Poisson (counts)

A Poisson model is used to model counts of things. That could be the number of insurance claims filed in a given month, the number of calls which are received in a call center in a given minute, or the number of orders which are sold for a particular item. The Poisson distribution is the appropriate way for modeling count data since all data is positive and the range of the distribution is bound by 0 and infinity. The classic way of modeling a Poisson model is through the R glm() function using a poisson link function:

model.poisson <- glm(count ~ v1+v2+v3, data=inputdata, family=poisson()) 

Note that the preceding model specified merely shows the model in a generalized form. Do not try to run it since there are no variables other than the existing ones v1, v2, v3 or count.

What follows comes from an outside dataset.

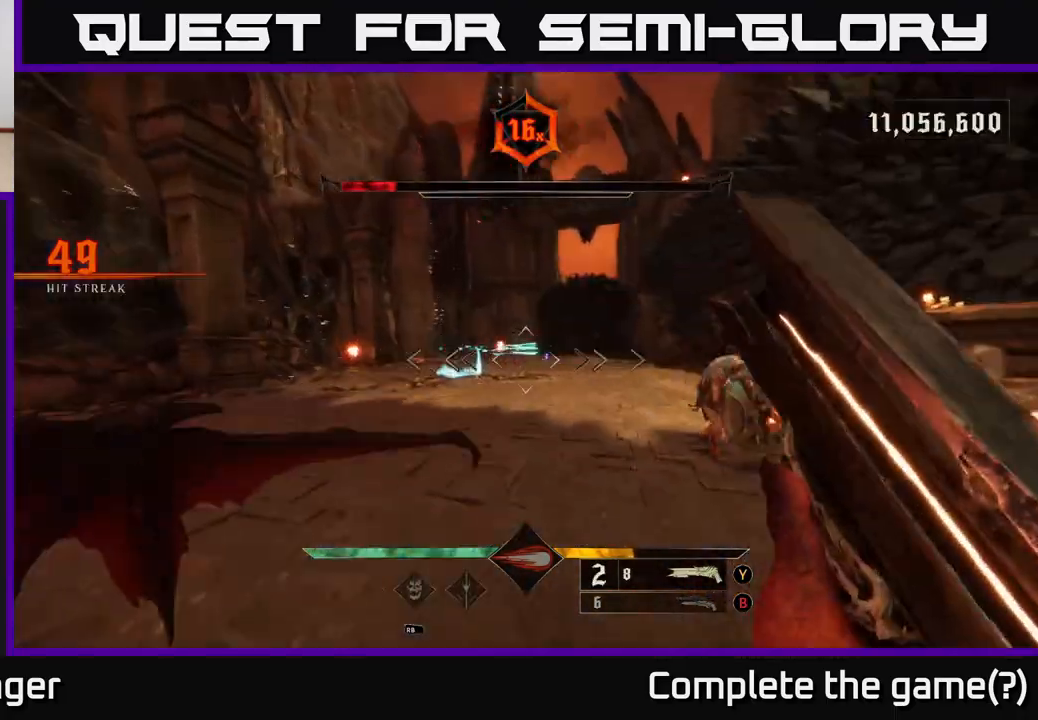
{"buttons": [], "left_stick": "up-left", "right_stick": "down-left", "events": [[17, "L2", "up"], [67, "A", "up"], [133, "left_stick", "up"], [167, "A", "down"], [283, "A", "up"], [317, "left_stick", "up-left"], [500, "right_stick", "down-left"]]}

However, what the model specification says is that you will run a Poisson model via the following general steps:

  • The model will be run via the glm() function with some dependent variable to the left of the ~
  • The independent variable will be supplied to the right of the ~
  • The Data= parameter will supply an input dataset
  • The family= parameter will specify the type of general linear model that you will be running, and, in this case, it will be a Poisson model

To try a Poisson model on real data, we can use the warpsbreaks data, which is included with R.

  • First at the console, enter help (warpbreaks) to get a description of the dataset:

Then, set up and execute the model using the glm() function. We are predicting the number of breaks, using the type of wool and level of tension. Note that we need to add a summary() function after the glm() function in order to see the output, since running the glm() function just assigns the output to an object named the model.poisson model.

model.poisson <-glm(breaks~wool+tension, data=warpbreaks, family=poisson) 
summary(model.poisson)